A local youth organization is tackling one of the most common pandemic-related issues — senior isolation and loneliness — through the power of music.
Notes of Hope Youth, a Southern Arizona organization founded and operated by teens, hosts monthly virtual and in-person music recitals at local senior-care homes and assisted living facilities across Tucson. The organization was founded in the winter of 2019 by sisters April and Hannah Zhang.
After a year of virtual recitals, the organization has returned to in-person recitals with a full schedule ahead for this fall, including Saturday, Nov. 20 at Fairwinds - Desert Point and Saturday, Dec. 11 at Amber Lights.
Before creating the organization, the sisters often volunteered at the Brookdale Oro Valley assisted living facility to play the piano and violin for the elderly residents on site.
“While we were going around our community, we realized that many of the seniors were lacking interaction and stimuli. And we thought it would be a good way to, you know, incorporate what we love doing, which is playing music and giving back to our community,” said Hannah.
Once the pandemic struck, the lack of interaction and the feeling of isolation in the elderly community only continued to rise due to COVID-19 protocols that prevented visitors to senior homes.
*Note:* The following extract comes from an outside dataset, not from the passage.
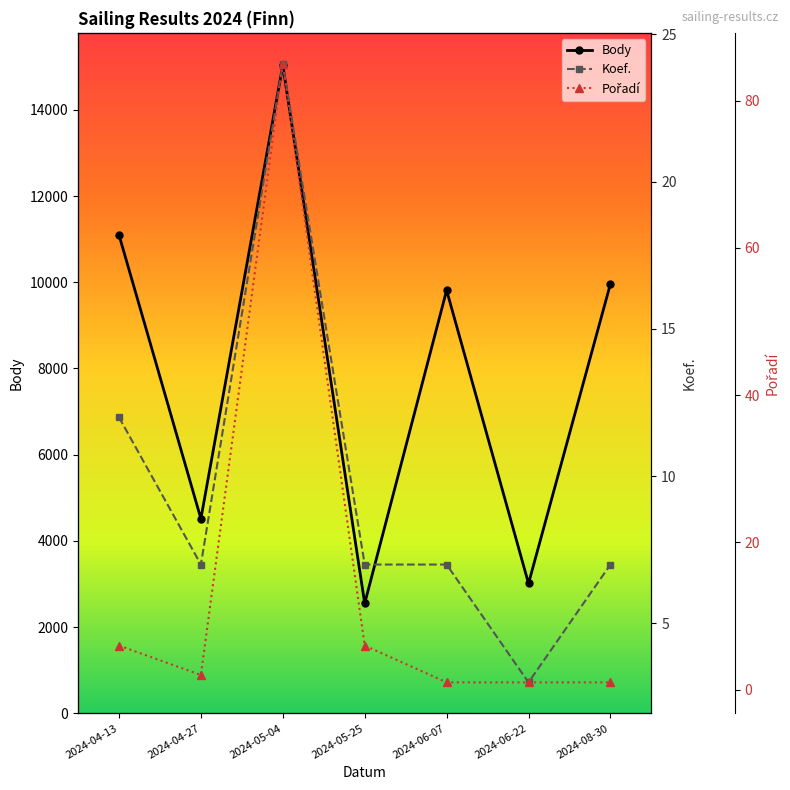

True or false: Pořadí has more than 2 interior local peaks.

False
But when Notes of Hope Youth fell under the reign of co-founder Hannah Zhang after her sister April left Arizona to attend the University of California, Berkeley, she was determined to continue bringing music and joy to Tucson’s elderly community.
Since the 17-year-old junior at Basis Oro Valley took the lead of the organization, Notes of Hope Youth has grown to 10 members, created its own YouTube channel that has over 1,000 subscribers and has collaborated with other local organizations such as Groundworks Tucson.
Hannah even coded the Notes of Hope Youth website all by herself.
The group features talented pianists, violinists, guitarists and singers from Basis Oro Valley and other schools like Ironwood Ridge High School that cover popular songs from Hans Zimmer, John Williams, Louis Armstrong and even recent tunes by Billie Eilish.
“As long as we know that you're capable of playing, we want to incorporate musicians of all ages and all skill levels. We really wanted to make it pretty open to everyone. And you know, as long as you're passionate about your music, that's what we're looking for,” Hannah said.
Many of the musicians in the organization said that participating in the monthly music recitals has helped them overcome their fears and anxieties about performing live.
Julianna Schrader, a 17-year-old pianist, said that the group is constantly elevating each other’s spirits.
“Nobody's like, ‘Oh, I think you could have done it better this way.’ We just focus on what's good,” she said.
One of the youngest members of the organization, 14-year-old pianist Jaden Wu, said that after performing, he enjoys sitting with the audience and listening to the other musicians play the pieces that they have worked so hard on.
After the performances, the seniors will often chat with the musicians, which Jaden called “really sweet and really cool.”
Overall, the responses from the senior community have been positive. Many of the musicians have received praises from senior members of the audience and Hannah has even received a heartwarming letter from a viewer of one of their live performances.
The letter, she said, included the following warm sentiment: “I must thank you and your sister for moving me to tears with your beautiful music and your passion for playing it.” The writer then went on to include a famous quote from Plato, stating, “Music gives a soul to the universe, wings to the mind, flight to the imagination, and life to everything.”
If you haven’t heard of Notes of Hope Youth before, it may be because they had a different name until last year. They used to go by “Lighting Up Lives” until they were told that another organization had already taken the name.
The inspiration behind the new name came from the “hope that music can bring everyone together,” Hannah said.
Eventually, the group would like to expand from exclusively playing at senior-care facilities to playing for people of all ages across Tucson. Some members hope to collaborate with the Tucson Symphony Orchestra or put on a show at the Tucson Symphony Center.
As Hannah prepares to leave for college in a couple of years, she wants Notes of Hope Youth to be handed down to the group’s younger members so the organization can continue to live on in Southern Arizona.
“The children of today are the activists of tomorrow and our hope for the future,” she said. “So having the main focus of this organization be youth who are passionate about changing the world through their music plays a big role in our hope for the future.”